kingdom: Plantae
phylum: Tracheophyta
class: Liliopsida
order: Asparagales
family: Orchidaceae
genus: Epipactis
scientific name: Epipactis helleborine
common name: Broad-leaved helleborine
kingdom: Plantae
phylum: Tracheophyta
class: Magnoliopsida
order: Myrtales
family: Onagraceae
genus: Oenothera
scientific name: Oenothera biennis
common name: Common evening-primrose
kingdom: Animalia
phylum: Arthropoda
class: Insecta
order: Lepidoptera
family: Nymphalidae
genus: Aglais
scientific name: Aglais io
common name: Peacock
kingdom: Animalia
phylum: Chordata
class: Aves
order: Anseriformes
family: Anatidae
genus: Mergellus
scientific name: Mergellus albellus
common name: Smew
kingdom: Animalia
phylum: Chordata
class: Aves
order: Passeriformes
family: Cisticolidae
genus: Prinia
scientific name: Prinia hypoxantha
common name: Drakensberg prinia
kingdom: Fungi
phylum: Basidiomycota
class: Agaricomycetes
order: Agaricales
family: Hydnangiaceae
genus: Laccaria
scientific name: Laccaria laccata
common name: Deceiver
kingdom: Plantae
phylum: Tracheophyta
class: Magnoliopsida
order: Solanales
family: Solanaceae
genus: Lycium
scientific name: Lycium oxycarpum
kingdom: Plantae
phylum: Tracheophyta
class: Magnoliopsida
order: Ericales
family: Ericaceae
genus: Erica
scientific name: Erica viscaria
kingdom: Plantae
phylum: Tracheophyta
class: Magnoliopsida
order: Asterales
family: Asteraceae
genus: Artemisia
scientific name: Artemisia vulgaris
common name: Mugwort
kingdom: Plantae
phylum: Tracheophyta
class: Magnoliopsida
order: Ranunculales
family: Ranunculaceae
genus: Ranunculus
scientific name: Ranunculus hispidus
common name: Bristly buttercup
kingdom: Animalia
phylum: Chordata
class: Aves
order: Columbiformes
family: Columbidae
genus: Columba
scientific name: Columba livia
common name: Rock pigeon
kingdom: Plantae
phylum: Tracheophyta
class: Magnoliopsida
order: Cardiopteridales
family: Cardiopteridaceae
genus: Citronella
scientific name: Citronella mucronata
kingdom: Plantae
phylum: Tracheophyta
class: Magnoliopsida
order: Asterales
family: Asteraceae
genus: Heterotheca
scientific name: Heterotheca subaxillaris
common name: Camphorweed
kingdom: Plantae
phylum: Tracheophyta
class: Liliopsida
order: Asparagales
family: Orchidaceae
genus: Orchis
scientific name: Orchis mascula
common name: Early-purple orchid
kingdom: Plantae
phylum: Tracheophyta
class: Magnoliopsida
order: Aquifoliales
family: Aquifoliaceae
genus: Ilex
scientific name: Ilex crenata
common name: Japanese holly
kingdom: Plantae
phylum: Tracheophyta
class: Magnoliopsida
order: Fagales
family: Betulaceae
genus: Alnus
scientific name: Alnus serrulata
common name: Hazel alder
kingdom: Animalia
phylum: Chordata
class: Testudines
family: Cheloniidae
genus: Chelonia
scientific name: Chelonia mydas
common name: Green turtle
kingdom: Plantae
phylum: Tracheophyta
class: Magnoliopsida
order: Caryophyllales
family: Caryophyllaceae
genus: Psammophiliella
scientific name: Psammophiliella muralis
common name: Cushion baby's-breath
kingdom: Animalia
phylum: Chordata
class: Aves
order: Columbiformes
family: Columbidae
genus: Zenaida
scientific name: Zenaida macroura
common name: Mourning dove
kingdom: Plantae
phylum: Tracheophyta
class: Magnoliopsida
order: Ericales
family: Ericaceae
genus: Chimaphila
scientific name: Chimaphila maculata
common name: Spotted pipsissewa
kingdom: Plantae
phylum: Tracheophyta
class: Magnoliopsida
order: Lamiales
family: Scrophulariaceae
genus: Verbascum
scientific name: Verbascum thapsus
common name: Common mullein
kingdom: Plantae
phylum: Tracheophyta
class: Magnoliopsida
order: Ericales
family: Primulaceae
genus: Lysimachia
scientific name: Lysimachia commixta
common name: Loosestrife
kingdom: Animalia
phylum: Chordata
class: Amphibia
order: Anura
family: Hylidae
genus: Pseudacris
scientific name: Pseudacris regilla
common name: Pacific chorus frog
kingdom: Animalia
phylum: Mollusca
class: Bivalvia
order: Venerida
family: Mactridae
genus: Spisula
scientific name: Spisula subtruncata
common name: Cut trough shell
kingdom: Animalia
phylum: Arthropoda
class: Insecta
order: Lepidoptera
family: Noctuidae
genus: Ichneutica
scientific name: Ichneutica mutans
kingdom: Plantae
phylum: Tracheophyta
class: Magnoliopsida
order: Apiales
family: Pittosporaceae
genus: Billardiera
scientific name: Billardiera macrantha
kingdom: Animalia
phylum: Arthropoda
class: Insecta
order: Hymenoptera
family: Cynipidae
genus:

★ ★ ★

## [要件]
「common name: Deceiver」を含む行から「scientific name: Columba livia」を含む行まで（両端を含む）を、列名「番号」「内容」のMarkdown表として書き出すこと。空行は除外する。

## [出力結果]
| 番号 | 内容 |
|---|---|
| 1 | common name: Deceiver |
| 2 | kingdom: Plantae |
| 3 | phylum: Tracheophyta |
| 4 | class: Magnoliopsida |
| 5 | order: Solanales |
| 6 | family: Solanaceae |
| 7 | genus: Lycium |
| 8 | scientific name: Lycium oxycarpum |
| 9 | kingdom: Plantae |
| 10 | phylum: Tracheophyta |
| 11 | class: Magnoliopsida |
| 12 | order: Ericales |
| 13 | family: Ericaceae |
| 14 | genus: Erica |
| 15 | scientific name: Erica viscaria |
| 16 | kingdom: Plantae |
| 17 | phylum: Tracheophyta |
| 18 | class: Magnoliopsida |
| 19 | order: Asterales |
| 20 | family: Asteraceae |
| 21 | genus: Artemisia |
| 22 | scientific name: Artemisia vulgaris |
| 23 | common name: Mugwort |
| 24 | kingdom: Plantae |
| 25 | phylum: Tracheophyta |
| 26 | class: Magnoliopsida |
| 27 | order: Ranunculales |
| 28 | family: Ranunculaceae |
| 29 | genus: Ranunculus |
| 30 | scientific name: Ranunculus hispidus |
| 31 | common name: Bristly buttercup |
| 32 | kingdom: Animalia |
| 33 | phylum: Chordata |
| 34 | class: Aves |
| 35 | order: Columbiformes |
| 36 | family: Columbidae |
| 37 | genus: Columba |
| 38 | scientific name: Columba livia |